O chão vai-se despindo e deixando ver o seu esqueleto de pedra, que jaz por baixo das raízes e das camadas de folhas da floresta, composta por uma maioria de árvores de folha caduca. À medida que nos aproximamos do lago, caminhamos em cima da pedra cinzenta de um campo cárstico que o tempo e a chuva vão esculpindo em agulhas, lâminas e torres, onde poucas plantas conseguem segurar as raízes. É um impressionante deserto de pedra onde é difícil por os pés, interrompido por desfiladeiros e poços profundos, grutas habitadas por colónias de morcegos, rios subterrâneos onde ainda vivem crocodilos. O impressionante Lago Verde fica no fundo de um destes desfiladeiros e é completamente inacessível. A cor verde-esmeralda contrasta com a paisagem cinzenta do tsingy, e nas margens há arbustos que aproveitam o milagre da água para viver.
Descansamos mirando o lago lá no fundo, comemos e, sobretudo, bebemos: o calor é intenso e estou tão molhada como se tivesse tomado um duche vestida. Pelo caminho de regresso, pergunto ao Fortuné se há algum caminho que nos leve mais para o interior do tsingy, agora que caminhei várias horas na floresta. “Sim, há, podemos ir ao tsingy de Benavony. Mas é outro percurso” (Leia-se “outro percurso para pagar”). ” Não há problema. É longe?” Sem responder, fez várias opções nos cruzamentos assinalados e acabou por sair do carreiro, cortando caminho pela floresta, sempre sem deixar de me apontar insetos e aves, parando quando ouvia estalar um ramo, certificando-se de que eu via, puxando-me pelo braço e apontando em silêncio. E ainda encontrou mais uma planta muito importante para limpar os rins: “Cozes a planta e bebes o líquido. Primeiro o mijo é verde, mas depois sai limpo.”

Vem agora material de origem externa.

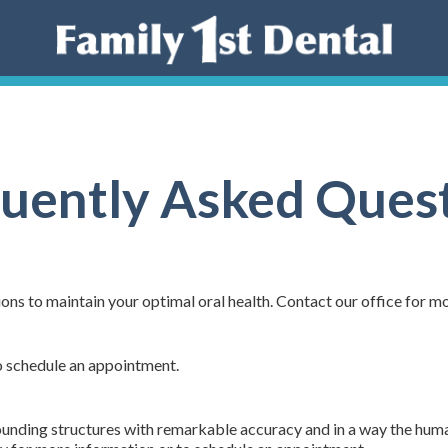
uently Asked Ques
ons to maintain your optimal oral health. Contact our office for m
o schedule an appointment.
rounding structures with remarkable accuracy and in a way the hum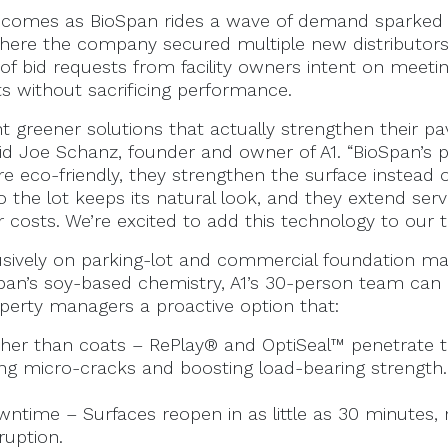
comes as BioSpan rides a wave of demand sparked 
here the company secured multiple new distributor
f bid requests from facility owners intent on meeti
ts without sacrificing performance.
nt greener solutions that actually strengthen their 
id Joe Schanz, founder and owner of A1. “BioSpan’s
re eco-friendly, they strengthen the surface instead of 
o the lot keeps its natural look, and they extend servic
 costs. We’re excited to add this technology to our t
usively on parking-lot and commercial foundation ma
Span’s soy-based chemistry, A1’s 30-person team can
erty managers a proactive option that:
ther than coats – RePlay® and OptiSeal™ penetrate
ing micro-cracks and boosting load-bearing strength.
ntime – Surfaces reopen in as little as 30 minutes, 
ruption.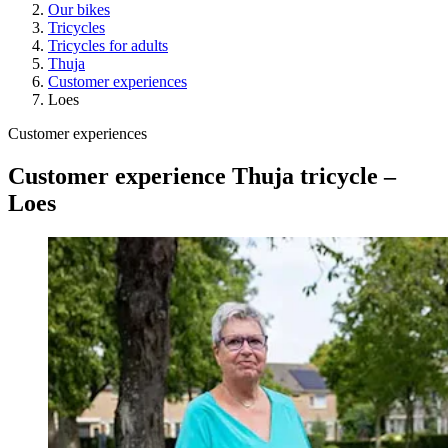
Our bikes
Tricycles
Tricycles for adults
Thuja
Customer experiences
Loes
Customer experiences
Customer experience Thuja tricycle –
Loes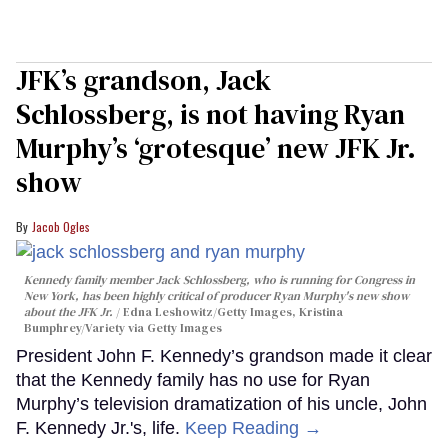
JFK’s grandson, Jack
Schlossberg, is not having Ryan
Murphy’s ‘grotesque’ new JFK Jr.
show
Jacob Ogles
Kennedy family member Jack Schlossberg, who is running for Congress in
New York, has been highly critical of producer Ryan Murphy's new show
about the JFK Jr.
Edna Leshowitz/Getty Images, Kristina
Bumphrey/Variety via Getty Images
President John F. Kennedy’s grandson made it clear
that the Kennedy family has no use for Ryan
Murphy’s television dramatization of his uncle, John
F. Kennedy Jr.'s, life.
Keep Reading →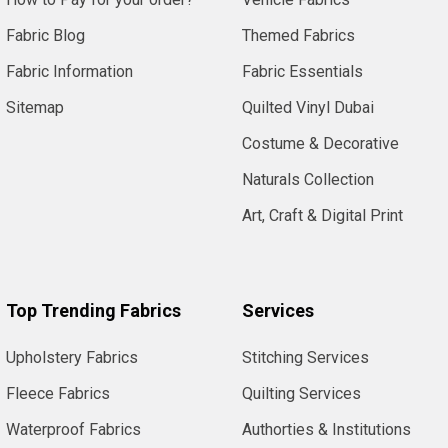
Fabric Blog
Themed Fabrics
Fabric Information
Fabric Essentials
Sitemap
Quilted Vinyl Dubai
Costume & Decorative
Naturals Collection
Art, Craft & Digital Print
Top Trending Fabrics
Services
Upholstery Fabrics
Stitching Services
Fleece Fabrics
Quilting Services
Waterproof Fabrics
Authorties & Institutions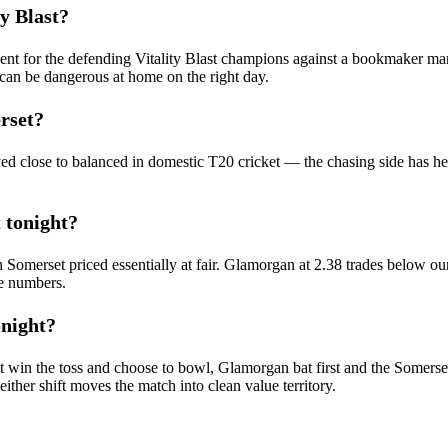
y Blast?
cent for the defending Vitality Blast champions against a bookmaker mark
an be dangerous at home on the right day.
rset?
yed close to balanced in domestic T20 cricket — the chasing side has he
 tonight?
ith Somerset priced essentially at fair. Glamorgan at 2.38 trades below our
se numbers.
onight?
t win the toss and choose to bowl, Glamorgan bat first and the Somerse
her shift moves the match into clean value territory.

E de repente, a floresta acabou. Como se saíssemos de uma floresta para o mar, com a mesma brusquidão, só que em vez de água é um mar de pedra, com vagas, poços, chaminés, altos e baixos de rocha cinzenta a perder de vista, aguçada como lâminas. É impossível caminhar sobre as pontas afiadas do tsingy, por isso contornamos junto às árvores, à procura de um caminho já feito para os visitantes, com carreiros bem batidos, degraus, e até uma ponte ao estilo Indiana Jones. Antes de entrarmos no tsingy, Fortuné pergunta-me as horas – já passa das três da tarde. “Podemos ir, não é a hora dos nossos antepassados.” Não estranhei muito. Ao fim de um mês em Madagáscar, já tinha percebido que as histórias de espíritos e fantasmas dos antepassados são encaradas de forma tão real como as histórias que contam sobre as vidas dos vizinhos.
– Qual é a hora dos antepassados? – perguntei.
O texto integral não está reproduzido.